The entry-level slide is a rather well-known concept now in the salary cap world. Otherwise known as the ’nine-game rule’, it permits teams to conserve years on an 18- or 19-year-old player’s entry-level contract by deferring or sliding the start of the contract by a season (or two), provided they don’t play nine games or less at the NHL level in a season.
It’s not something often thought about with players of European origin, as it’s rather uncommon for a European-based player to make a team out of camp at this age unless fully NHL-ready. But the San Jose Sharks took a chance this year on 2020 draft selection William Eklund, and it’s largely paid off. As the team’s roared off to a 4-1-0 start, they’ve largely been propelled by the competence of their rookie class — including Eklund. With three assists in four games, Eklund’s showing flashes of potential and already showing the value the Sharks got with a seventh-overall selection.
Yet Eklund was scratched today for their first loss of the season against the Boston Bruins, allowing Alexander Barabanov to draw back into the lineup. Eklund’s spent the season playing on a line with Tomas Hertl and Rudolfs Balcers, but sits as a -3 with none of his points coming at even strength.

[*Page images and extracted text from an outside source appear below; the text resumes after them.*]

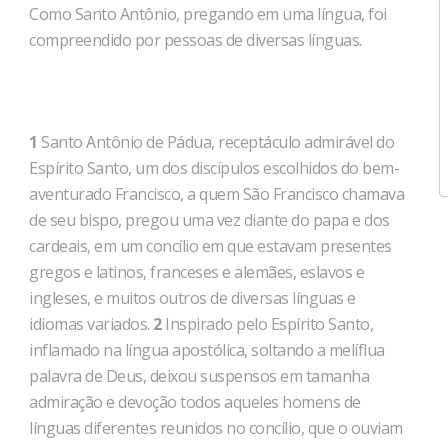
Como Santo Antônio, pregando em uma língua, foi
compreendido por pessoas de diversas línguas.
1
Santo Antônio de Pádua, receptáculo admirável do
Espírito Santo, um dos discípulos escolhidos do bem-
aventurado Francisco, a quem São Francisco chamava
de seu bispo, pregou uma vez diante do papa e dos
cardeais, em um concílio em que estavam presentes
gregos e latinos, franceses e alemães, eslavos e
ingleses, e muitos outros de diversas línguas e
idiomas variados.
2
Inspirado pelo Espírito Santo,
inflamado na língua apostólica, soltando a melíflua
palavra de Deus, deixou suspensos em tamanha
admiração e devoção todos aqueles homens de
línguas diferentes reunidos no concílio, que o ouviam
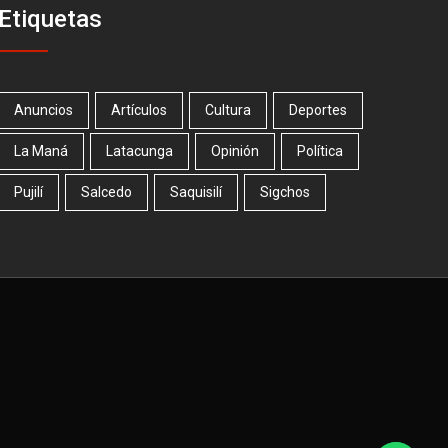
Etiquetas
Anuncios
Artículos
Cultura
Deportes
La Maná
Latacunga
Opinión
Política
Pujilí
Salcedo
Saquisilí
Sigchos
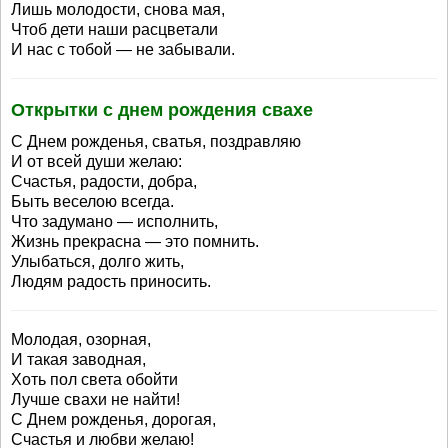
Лишь молодости, снова мая,
Чтоб дети наши расцветали
И нас с тобой — не забывали.
Открытки с днем рождения свахе
С Днем рожденья, сватья, поздравляю
И от всей души желаю:
Счастья, радости, добра,
Быть веселою всегда.
Что задумано — исполнить,
Жизнь прекрасна — это помнить.
Улыбаться, долго жить,
Людям радость приносить.
Молодая, озорная,
И такая заводная,
Хоть пол света обойти
Лучше свахи не найти!
С Днем рожденья, дорогая,
Счастья и любви желаю!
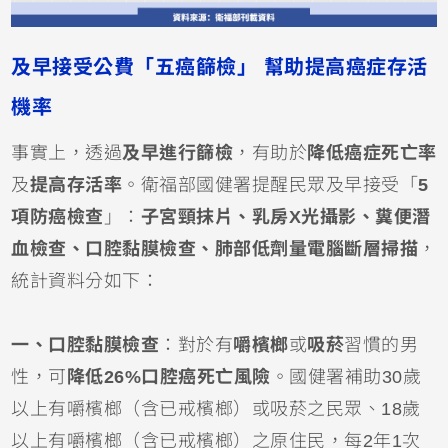
及早接受公費「五癌篩檢」 幫助提高癌症存活
機率
事實上，透過
及早進行篩檢
，有助於
降低癌症死亡率
及
提高存活率
。衛福部國健署提醒民眾及早接受「
5
項防癌檢查
」：
子宮頸抹片、乳房X光攝影、糞便潛
血檢查、口腔黏膜檢查、肺部低劑量電腦斷層掃描
，
統計資料分如下：
一、口腔黏膜檢查
：對於有
嚼檳榔
或
吸菸
習慣的男
性，可
降低26%口腔癌死亡風險
。國健署補助30歲
以上有嚼檳榔（含已戒檳榔）或吸菸之民眾、18歲
以上有嚼檳榔（含已戒檳榔）之原住民，每2年1次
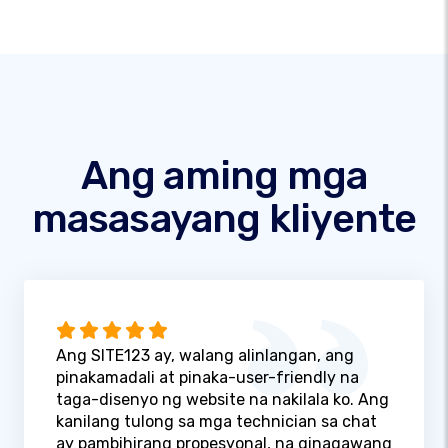
Ang aming mga
masasayang kliyente
Ang SITE123 ay, walang alinlangan, ang
pinakamadali at pinaka-user-friendly na
taga-disenyo ng website na nakilala ko. Ang
kanilang tulong sa mga technician sa chat
ay pambihirang propesyonal, na ginagawang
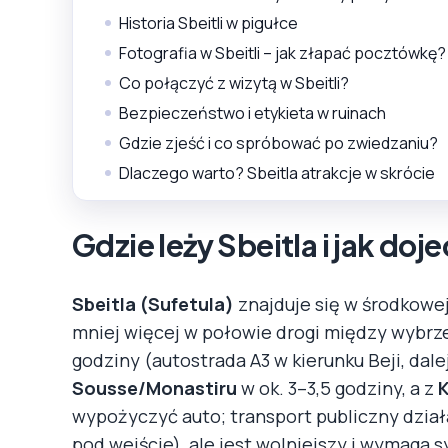
Historia Sbeitli w pigułce
Fotografia w Sbeitli – jak złapać pocztówkę?
Co połączyć z wizytą w Sbeitli?
Bezpieczeństwo i etykieta w ruinach
Gdzie zjeść i co spróbować po zwiedzaniu?
Dlaczego warto? Sbeitla atrakcje w skrócie
Gdzie leży Sbeitla i jak doj
Sbeitla (Sufetula)
znajduje się w środkowe
mniej więcej w połowie drogi między wybrz
godziny (autostrada A3 w kierunku Beji, dale
Sousse/Monastiru
w ok. 3–3,5 godziny, a z
wypożyczyć auto; transport publiczny dział
pod wejście), ale jest wolniejszy i wymaga s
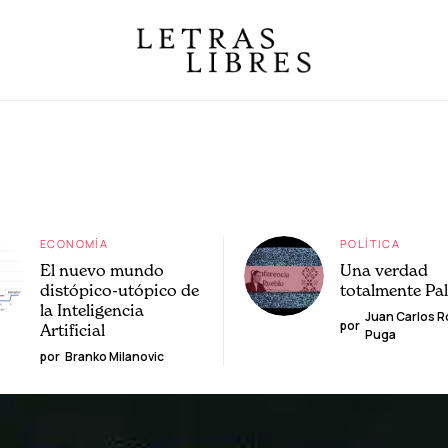
ECONOMÍA
POLÍTICA
El nuevo mundo
Una verdad
distópico-utópico de
totalmente Pa
la Inteligencia
Juan Carlos 
por
Artificial
Puga
por
Branko Milanovic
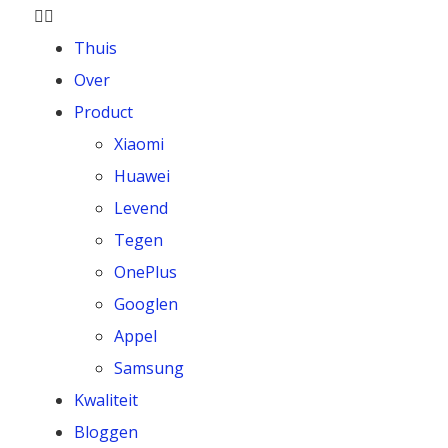
Thuis
Over
Product
Xiaomi
Huawei
Levend
Tegen
OnePlus
Googlen
Appel
Samsung
Kwaliteit
Bloggen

There’s no doubt that Eklund was a slam-dunk selection, but if he can’t stick in the lineup, it would be the wiser move to loan him back to his native Sweden without burning the first year of his contract. The Athletic’s Kevin Kurz notes that the team is likely to take as long as possible before making that choice, giving Eklund every chance to prove that he can stay in the lineup at the NHL level this season. But the team, understandably, also doesn’t want him spending too much time in the press box, especially after he impressed with 23 points in 40 SHL games last season with Djurgardens IF.
Regardless, the Sharks can dress Eklund in five more games before being able to loan him back to Sweden without burning a season on his entry-level deal. For a team that now looks to be on the rise sooner rather than later, it could be a choice with long-term ramifications in terms of his second contract.